_Task input_.
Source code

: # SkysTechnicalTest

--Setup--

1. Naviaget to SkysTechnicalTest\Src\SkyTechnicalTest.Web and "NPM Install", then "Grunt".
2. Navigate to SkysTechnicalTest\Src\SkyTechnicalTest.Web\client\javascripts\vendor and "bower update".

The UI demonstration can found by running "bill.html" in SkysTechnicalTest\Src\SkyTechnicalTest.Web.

_Problem to work on_. Rewrite the rows with "bower update" renamed to "bower install" and everything else left unchanged.

_The completed task_.
Source code

: # SkysTechnicalTest

--Setup--

1. Naviaget to SkysTechnicalTest\Src\SkyTechnicalTest.Web and "NPM Install", then "Grunt".
2. Navigate to SkysTechnicalTest\Src\SkyTechnicalTest.Web\client\javascripts\vendor and "bower install".

The UI demonstration can found by running "bill.html" in SkysTechnicalTest\Src\SkyTechnicalTest.Web.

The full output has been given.